The planned savings follow the launch of a new “alliance” for closer working between train operator ScotRail and track owner Network Rail.
Overlapping posts would be removed, with reductions among engineering and control room staff, and management.
Fewer maintenance staff are required because a new fleet of electric trains will be maintained by manufacturer Hitachi rather than in-house.
However, no cuts are planned among drivers, and very few for “frontline” workers such as train crews and station staff.
ScotRail has pledged to make no compulsory redundancies among its 5,000-strong workforce. This does not apply to Network Rail’s 2,000 workers, but the latest pay offer to its operations and maintenance staff includes such a commitment until December next year. Reducing costs is a cornerstone of the alliance between the two organisations, which was launched last month, six weeks after Dutch firm Abellio took over the ScotRail franchise.
It could further cut the taxpayer funding needed to run Scotland’s railways, which fell by £20 million to £778m this year.

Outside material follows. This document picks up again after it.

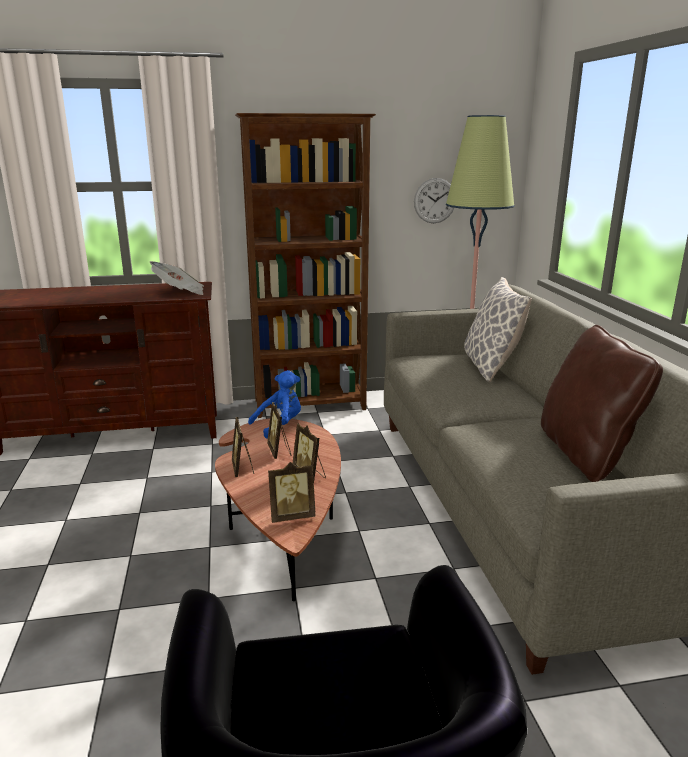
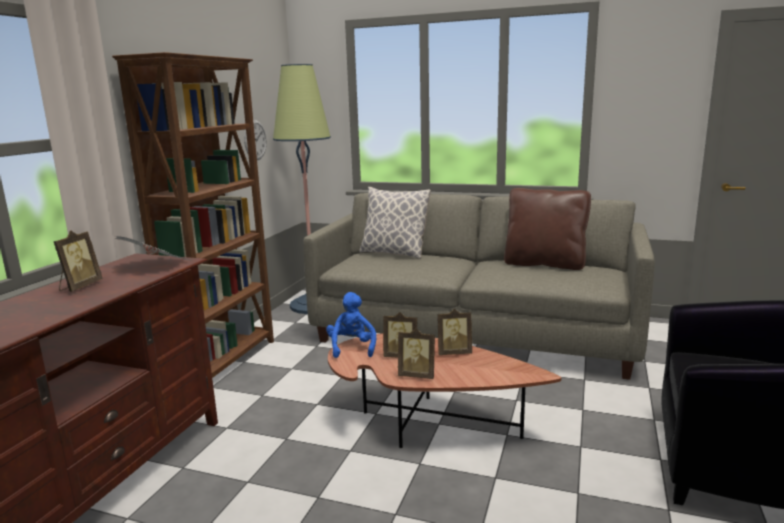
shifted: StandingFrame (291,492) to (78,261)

This is despite Scotland enjoying what infrastructure secretary Keith Brown called a “new golden age of the train”, with passenger numbers increasing by one third in the past decade to 90 million a year and new lines such as the Borders Railway, which opens in September.

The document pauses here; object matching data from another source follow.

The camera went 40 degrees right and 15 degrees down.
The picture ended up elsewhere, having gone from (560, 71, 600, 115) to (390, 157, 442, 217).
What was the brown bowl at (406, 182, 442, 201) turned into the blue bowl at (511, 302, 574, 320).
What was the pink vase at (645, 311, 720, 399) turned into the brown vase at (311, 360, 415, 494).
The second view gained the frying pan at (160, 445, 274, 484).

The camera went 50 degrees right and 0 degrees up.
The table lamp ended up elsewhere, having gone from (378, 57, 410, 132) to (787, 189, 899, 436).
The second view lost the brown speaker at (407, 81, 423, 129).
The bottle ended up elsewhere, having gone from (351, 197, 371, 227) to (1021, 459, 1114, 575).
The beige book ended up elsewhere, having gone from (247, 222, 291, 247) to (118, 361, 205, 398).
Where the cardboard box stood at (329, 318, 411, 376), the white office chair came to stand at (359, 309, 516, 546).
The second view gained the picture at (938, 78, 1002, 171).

The news drew an angry response from rail unions.
Kevin Lindsay, Scotland district secretary of train drivers’ union Aslef, whose shunters could be affected, said: “This is unacceptable, jobs are not for sale at any cost.”
Phil Hogg, of the RMT, called for talks before any letters were sent to staff. He said: “We are in the business of creating jobs and making conditions better.”

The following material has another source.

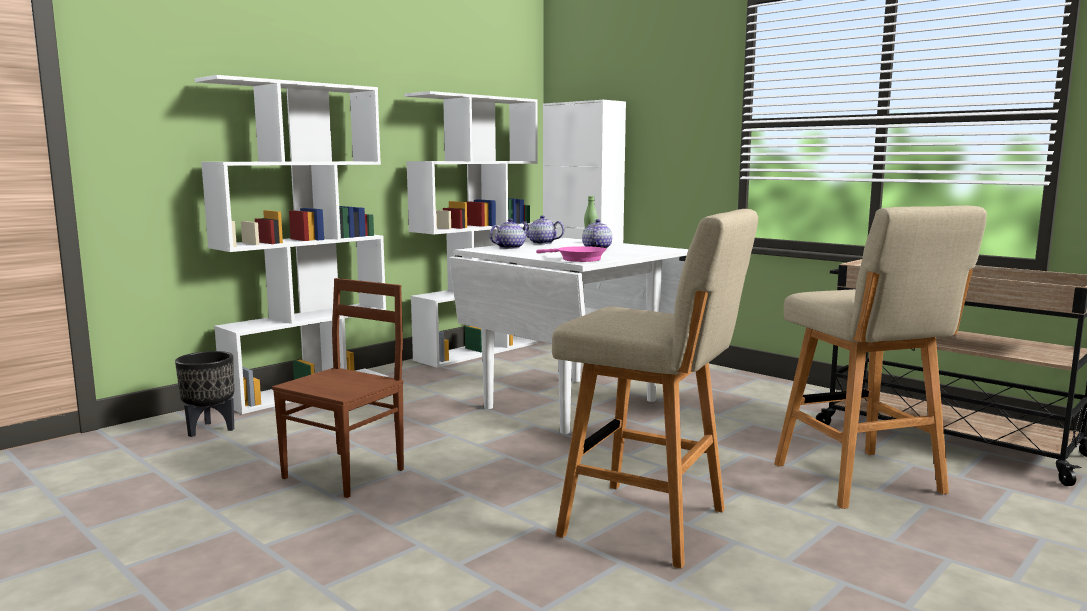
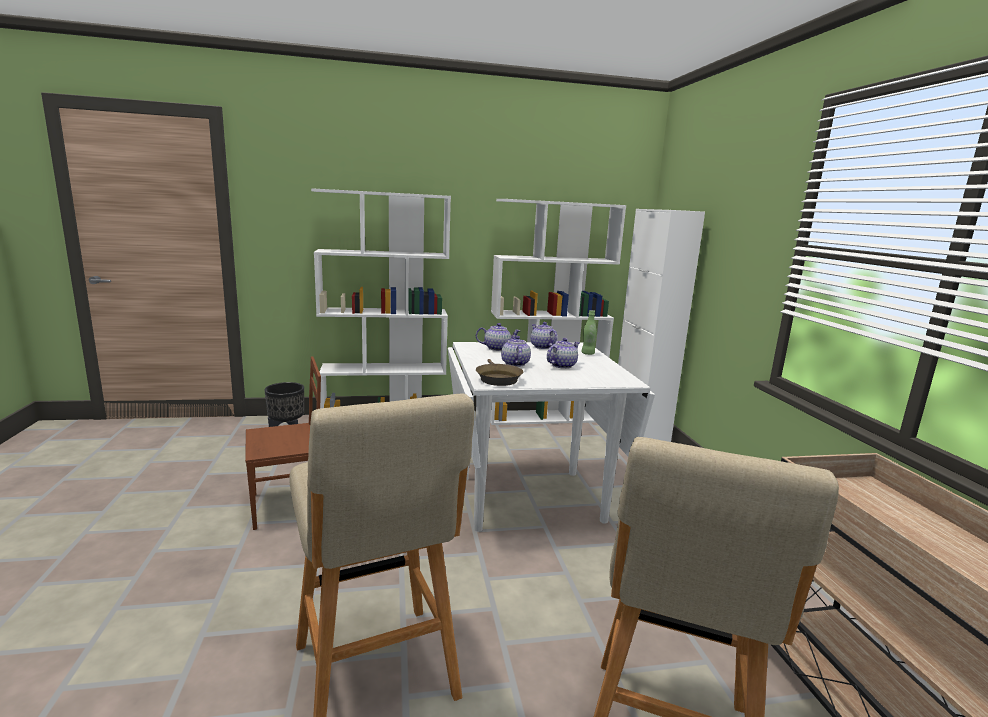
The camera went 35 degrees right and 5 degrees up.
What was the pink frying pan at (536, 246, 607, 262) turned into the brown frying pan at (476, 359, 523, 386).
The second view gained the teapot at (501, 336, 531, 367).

The alliance downplayed the scale of redundancies, but declined to give numbers.
Spokesman Rob Shorthouse said: “The aim of the alliance is to develop more collaborative and effective ways of working that lead to greater efficiencies in our overall operation.
“Our proposals for the alliance include the introduction of new roles and also changes to reporting lines and structures.
“Some of these changes could present opportunities to make the team more effective and efficient. However, there are no proposals to significantly change our combined head count.
“Where any changes are proposed, these will be discussed and consulted with staff and unions through our existing procedures. All affected employees would be fully briefed as part of the consultation process on any changes that may affect them.
“Our employees are our strength and our most valuable asset. All of our plans centre on how our employees contribute to the growth and development of our business.”
A Scottish Government spokesman said: “We recognise that staff are vital to the success of the alliance and it is why we have enshrined a no-compulsory redundancy guarantee within the franchise contract, a commitment that is the first of its kind anywhere in the UK.
“The alliance will support a more efficient management and operation of the rail network in Scotland.”